Frank Shell

Personal information
- Full name: Francis Henry Shell
- Date of birth: 2 January 1912
- Place of birth: Hackney, London, England
- Date of death: 1988 (aged 75–76)
- Position: Centre forward

Senior career*
- Years: Team / Apps / (Gls)
- 1930–1936: Barking Town
- 1936–1937: Ford Sports
- 1937–1939: Aston Villa / 23 / (8)
- 1946: Birmingham City / 0 / (0)
- 1946–1947: Hereford United
- 1947–1948: Mansfield Town / 22 / (1)
- 1948: Stafford Rangers
- 1949: Hinckley Athletic
- Total:  / 45 / (9)

= Frank Shell =

English footballer

Francis Henry Shell (2 January 1912 – 1988) was an English professional footballer who played in the Football League for Aston Villa and Mansfield Town.

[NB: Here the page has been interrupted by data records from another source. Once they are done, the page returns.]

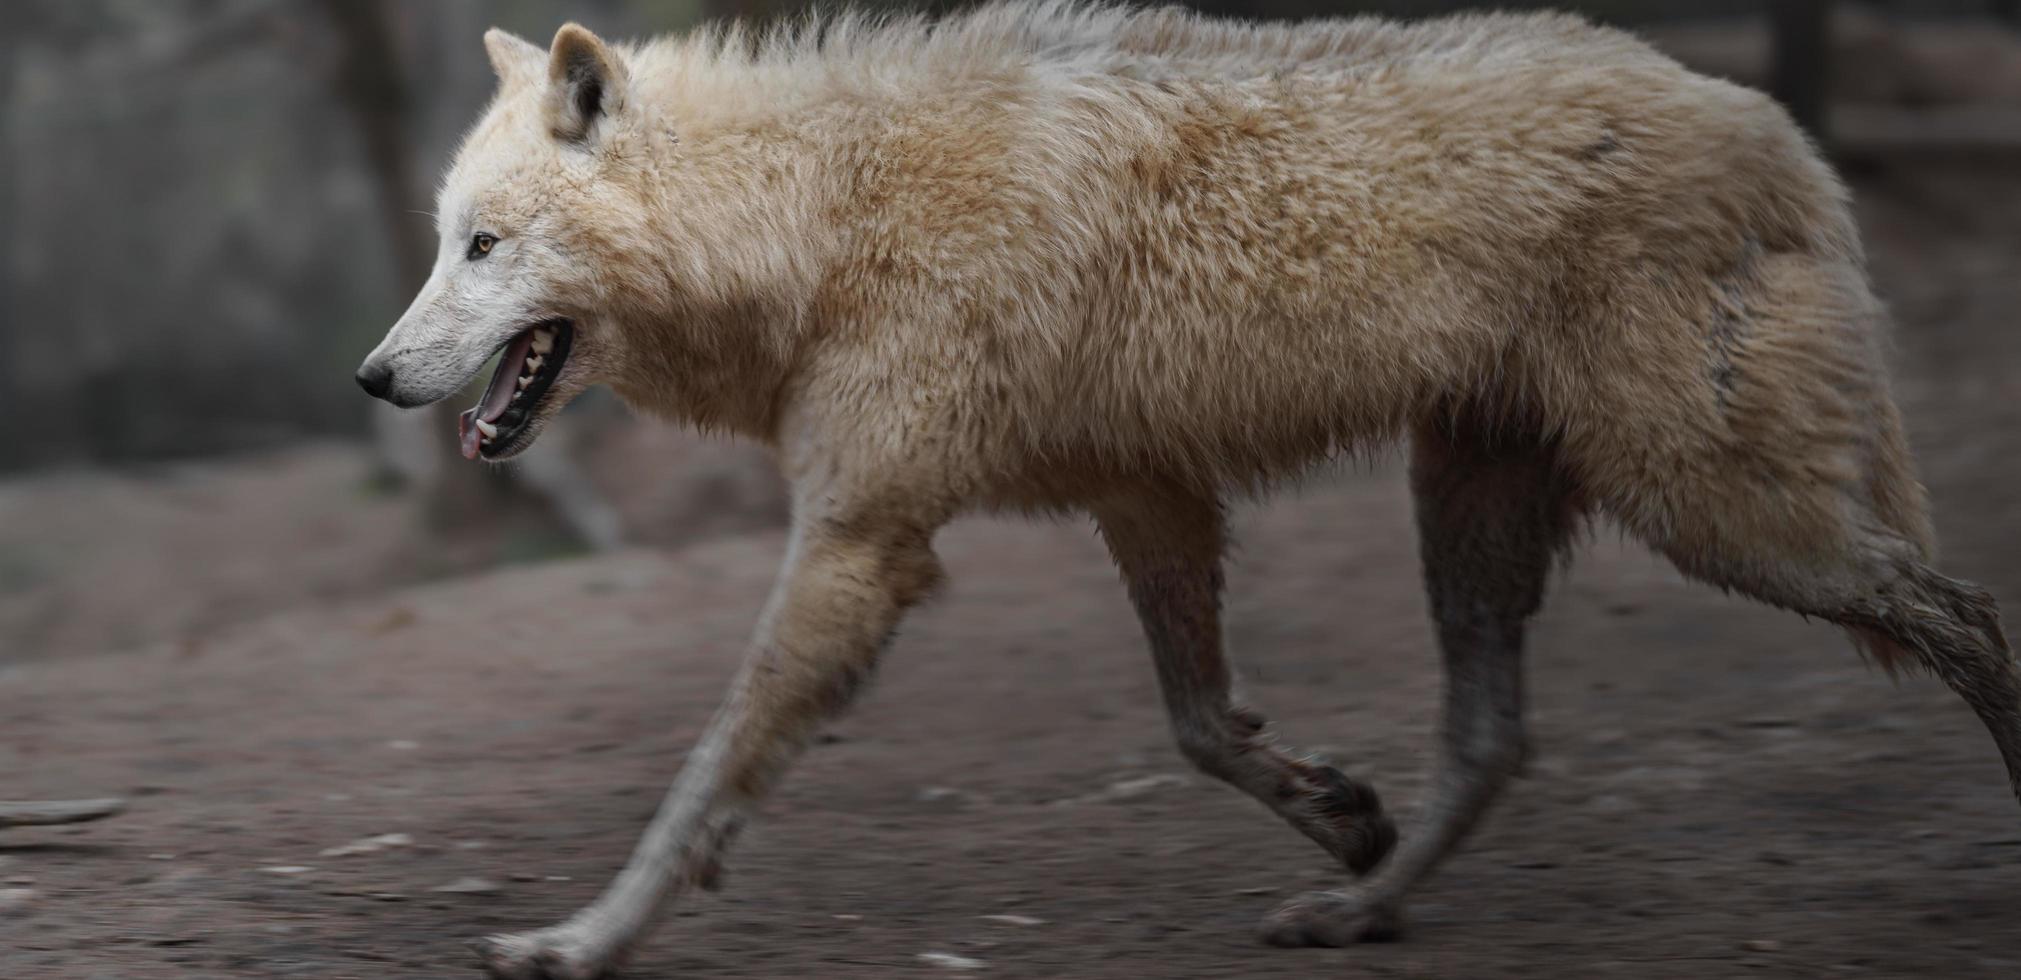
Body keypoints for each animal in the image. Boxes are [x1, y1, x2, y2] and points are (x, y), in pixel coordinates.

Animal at [355, 3, 2012, 973]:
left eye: (482, 247)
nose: (371, 377)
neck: (815, 212)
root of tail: (1776, 128)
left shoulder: (865, 538)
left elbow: (703, 773)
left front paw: (583, 938)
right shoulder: (1144, 497)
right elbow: (1203, 727)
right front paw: (1336, 814)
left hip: (1716, 512)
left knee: (1970, 620)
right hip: (1478, 504)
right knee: (1494, 736)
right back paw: (1361, 905)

Shell's career was interrupted by the outbreak of World War II. In September 1939, he played in the Villa Reserves last pre-war game at home to Derby County. On 4th September the Government announced a ban on Sport to prevent crowds gathering. Villa's League match away to Wolves was one of over thirty mid-week League fixtures called-off. Villa Park found itself in an evacuation district designated under the British Government's civilian evacuation scheme. The Police Chief Constable of Birmingham, C.C.H Moriarty, intimated that he would not sanction football matches within the city of Birmingham. The Football League's Scheme for War-time football proposed to limit gates to 8,000 in evacuation areas. With their large overheads, the directors of Aston Villa and Sunderland announced their intention to close down. The manager and players were paid off whilst Villa Park was commandeered by the War Office.